Movie studios first expressed interest in bringing the wall-crawler to cinema in the early 1980s, and he endured a troubled journey to his first big-screen outing in 2002.

Although Spider-Man films are easier for Hollywood to pull off these days, there's at least one movie from every era of his celluloid lifecycle which never saw the light of day...

8. James Cameron's Spider-Man

Spider Man 4
Marvel Studios/Sony Pictures

The cinematic rights to Spider-Man were passed from pillar to post throughout the 1980s, and by the early '90s, they were under the ownership of Carolco Pictures.

It was during these wilderness years that Terminator director James Cameron had a stab at a Spidey screenplay, and it was madder than a box of radioactive arachnids.

Cameron envisaged an adults-only Spider-Man haunted by Kafka-esque nightmares, who has a penchant for swearing and getting jiggy on New York landmarks.

Yup, in this particular screenplay your Friendly Neighborhood Spider-Man curses like a trooper and has sex with Mary Jane Watson on Brooklyn Bridge.
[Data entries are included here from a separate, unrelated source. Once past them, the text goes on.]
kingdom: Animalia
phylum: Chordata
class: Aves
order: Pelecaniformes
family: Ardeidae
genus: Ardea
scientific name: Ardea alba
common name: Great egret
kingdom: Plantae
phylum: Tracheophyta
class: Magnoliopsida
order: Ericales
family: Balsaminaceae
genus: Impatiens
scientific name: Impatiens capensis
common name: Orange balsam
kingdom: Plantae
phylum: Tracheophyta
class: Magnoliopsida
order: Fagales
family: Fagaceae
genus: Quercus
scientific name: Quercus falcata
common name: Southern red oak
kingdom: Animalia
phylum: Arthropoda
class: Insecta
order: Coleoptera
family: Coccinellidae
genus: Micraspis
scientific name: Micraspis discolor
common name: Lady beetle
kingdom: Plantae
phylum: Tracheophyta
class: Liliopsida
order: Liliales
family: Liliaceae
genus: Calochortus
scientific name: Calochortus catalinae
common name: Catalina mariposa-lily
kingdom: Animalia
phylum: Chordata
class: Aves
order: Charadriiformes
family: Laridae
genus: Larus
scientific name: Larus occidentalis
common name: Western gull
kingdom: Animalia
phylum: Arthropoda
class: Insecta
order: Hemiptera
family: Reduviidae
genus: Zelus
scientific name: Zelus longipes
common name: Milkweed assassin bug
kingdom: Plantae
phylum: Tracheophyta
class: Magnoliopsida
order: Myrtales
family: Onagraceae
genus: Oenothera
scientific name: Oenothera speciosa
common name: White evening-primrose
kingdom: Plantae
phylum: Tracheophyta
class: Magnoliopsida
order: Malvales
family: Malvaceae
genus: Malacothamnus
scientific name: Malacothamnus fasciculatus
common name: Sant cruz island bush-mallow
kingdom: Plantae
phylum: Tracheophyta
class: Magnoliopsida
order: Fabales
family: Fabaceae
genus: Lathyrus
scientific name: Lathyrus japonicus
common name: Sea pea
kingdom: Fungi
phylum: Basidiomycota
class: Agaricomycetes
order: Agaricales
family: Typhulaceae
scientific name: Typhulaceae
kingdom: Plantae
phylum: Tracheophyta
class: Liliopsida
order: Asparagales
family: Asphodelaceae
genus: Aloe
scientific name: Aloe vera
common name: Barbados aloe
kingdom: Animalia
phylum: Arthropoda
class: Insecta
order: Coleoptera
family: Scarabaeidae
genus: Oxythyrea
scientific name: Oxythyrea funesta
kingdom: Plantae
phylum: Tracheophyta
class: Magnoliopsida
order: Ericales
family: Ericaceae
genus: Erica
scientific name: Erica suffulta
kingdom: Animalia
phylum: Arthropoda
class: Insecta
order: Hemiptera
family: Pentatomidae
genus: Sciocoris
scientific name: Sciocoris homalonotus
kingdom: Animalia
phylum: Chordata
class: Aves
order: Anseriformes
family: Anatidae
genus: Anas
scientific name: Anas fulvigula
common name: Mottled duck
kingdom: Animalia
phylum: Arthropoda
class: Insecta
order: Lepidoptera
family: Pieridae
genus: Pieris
Marvel Comics would have been fine with all of that, right?

The script was a revised version of an earlier screenplay and featured all-new takes on Sandman and Electro as its villains, and a climactic battle atop of the World Trade Centre, during which Spidey reveals his secret identity to Mary Jane.

Whether Cameron's vision would have reached the big screen intact is debatable, but financial problems coupled with a messy and complex legal dispute forced Carolco to abandon its Spider-Man ambitions in 1992.